NEW DELHI: India will push on with sweeping agriculture reforms, Prime Minister Narendra Modi said Sunday, as he criticised last week's deadly riot in the capital following a long-running protest campaign by farmers.
Thousands flooded New Delhi on Tuesday, driving tractors from border camps where they have been holding sit-ins since November 26; but the rally turned into a rampage which left one person dead and hundreds of police injured.
Modi called the farmers' assault on a historic fort an "insult" to the national flag.
His government have insisted that the agriculture sector needs to be modernised, but farmers fear the deregulation laws will place them at the mercy of big corporations that already dominate other industries.

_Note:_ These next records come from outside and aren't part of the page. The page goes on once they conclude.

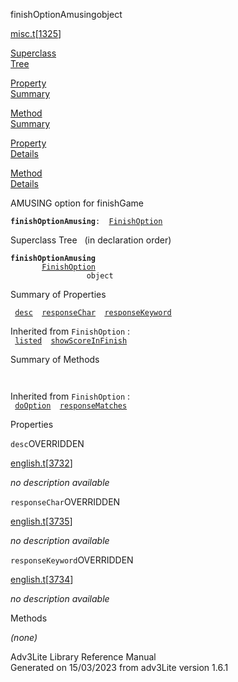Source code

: ---
---
<span class="title">finishOptionAmusing</span><span class="type">object</span>

[misc.t](../file/misc.t.html)\[[1325](../source/misc.t.html#1325)\]

[Superclass  
Tree](#_SuperClassTree_)

[Property  
Summary](#_PropSummary_)

[Method  
Summary](#_MethodSummary_)

[Property  
Details](#_Properties_)

[Method  
Details](#_Methods_)

<div class="fdesc">

AMUSING option for finishGame

**`finishOptionAmusing`**` :   `[`FinishOption`](../object/FinishOption.html)

</div>

<span id="_SuperClassTree_"></span>

<div class="mjhd">

<span class="hdln">Superclass Tree</span>   (in declaration order)

</div>

**`finishOptionAmusing`**  
`         `[`FinishOption`](../object/FinishOption.html)  
`                 object`  
<span id="_PropSummary_"></span>

<div class="mjhd">

<span class="hdln">Summary of Properties</span>  

</div>

` `[`desc`](#desc)`  `[`responseChar`](#responseChar)`  `[`responseKeyword`](#responseKeyword)`  `

Inherited from `FinishOption` :  
` `[`listed`](../object/FinishOption.html#listed)`  `[`showScoreInFinish`](../object/FinishOption.html#showScoreInFinish)`  `

<span id="_MethodSummary_"></span>

<div class="mjhd">

<span class="hdln">Summary of Methods</span>  

</div>

` `

Inherited from `FinishOption` :  
` `[`doOption`](../object/FinishOption.html#doOption)`  `[`responseMatches`](../object/FinishOption.html#responseMatches)`  `

<span id="_Properties_"></span>

<div class="mjhd">

<span class="hdln">Properties</span>  

</div>

<span id="desc"></span>

`desc`<span class="rem">OVERRIDDEN</span>

[english.t](../file/english.t.html)\[[3732](../source/english.t.html#3732)\]

<div class="desc">

*no description available*

</div>

<span id="responseChar"></span>

`responseChar`<span class="rem">OVERRIDDEN</span>

[english.t](../file/english.t.html)\[[3735](../source/english.t.html#3735)\]

<div class="desc">

*no description available*

</div>

<span id="responseKeyword"></span>

`responseKeyword`<span class="rem">OVERRIDDEN</span>

[english.t](../file/english.t.html)\[[3734](../source/english.t.html#3734)\]

<div class="desc">

*no description available*

</div>

<span id="_Methods_"></span>

<div class="mjhd">

<span class="hdln">Methods</span>  

</div>

*(none)*

<div class="ftr">

Adv3Lite Library Reference Manual  
Generated on 15/03/2023 from adv3Lite version 1.6.1

</div>
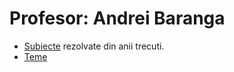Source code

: # Profesor: Andrei Baranga
- [Subiecte](https://drive.google.com/open?id=0ByjzKDd7cc_gUUMyYU1TdjBFWm8) rezolvate din anii trecuti.
- [Teme](https://drive.google.com/open?id=0ByjzKDd7cc_gUlVGUmI5OHp2OTg)
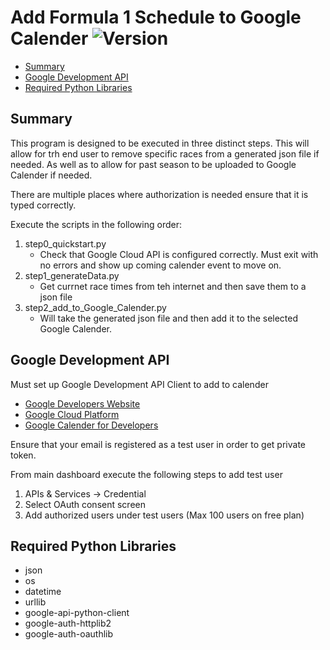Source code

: # Add Formula 1 Schedule to Google Calender ![Version](https://img.shields.io/badge/python-v3-green)
- [Summary](#summary)
- [Google Development API](#google-API)
- [Required Python Libraries](#libraries)

<a name = 'summary'></a>
## Summary
This program is designed to be executed in three distinct steps. This will allow for trh end user to remove specific races from a generated json file if needed. As well as to allow for past season to be uploaded to Google Calender if needed.

There are multiple places where authorization is needed ensure that it is typed correctly.

Execute the scripts in the following order:
1. step0_quickstart.py
    - Check that Google Cloud API is configured correctly. Must exit with no errors and show up coming calender event to move on.
2. step1_generateData.py
    - Get currnet race times from teh internet and then save them to a json file
3. step2_add_to_Google_Calender.py
    - Will take the generated json file and then add it to the selected Google Calender.
<a name = 'google-API'></a>
## Google Development API

Must set up Google Development API Client to add to calender
- [Google Developers Website](https://developers.google.com/)
- [Google Cloud Platform](https://console.cloud.google.com/apis/dashboard)
- [Google Calender for Developers](https://developers.google.com/calendar/api/quickstart/python)

Ensure that your email is registered as a test user in order to get private token.

From main dashboard execute the following steps to add test user
1. APIs & Services -> Credential
2. Select OAuth consent screen
3. Add authorized users under test users (Max 100 users on free plan)

<a name = 'libraries'></a>
## Required Python Libraries
- json
- os
- datetime
- urllib
- google-api-python-client
- google-auth-httplib2
- google-auth-oauthlib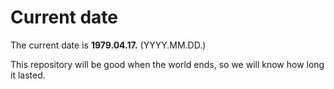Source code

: # Current date

The current date is **1979.04.17.** (YYYY.MM.DD.)

This repository will be good when the world ends, so we will know how long it lasted.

In his first public comments on Tuesday's events, Modi stressed that the government remained "committed to modernising agriculture".
"The efforts of the government shall also continue in the future," the Indian leader said in his regular monthly radio address on Sunday. "On January 26, seeing the insult of our tricolour, the country was very sad," he added.
The demonstrators swarmed the 400-year-old World Heritage-listed Red Fort on Tuesday, raising religious and farm union flags, though they did not remove the national flag from the top of the monument.
Modi's comments came as police arrested at least one journalist and filed complaints against others, stoking fears of a media crackdown over the reporting of the protests.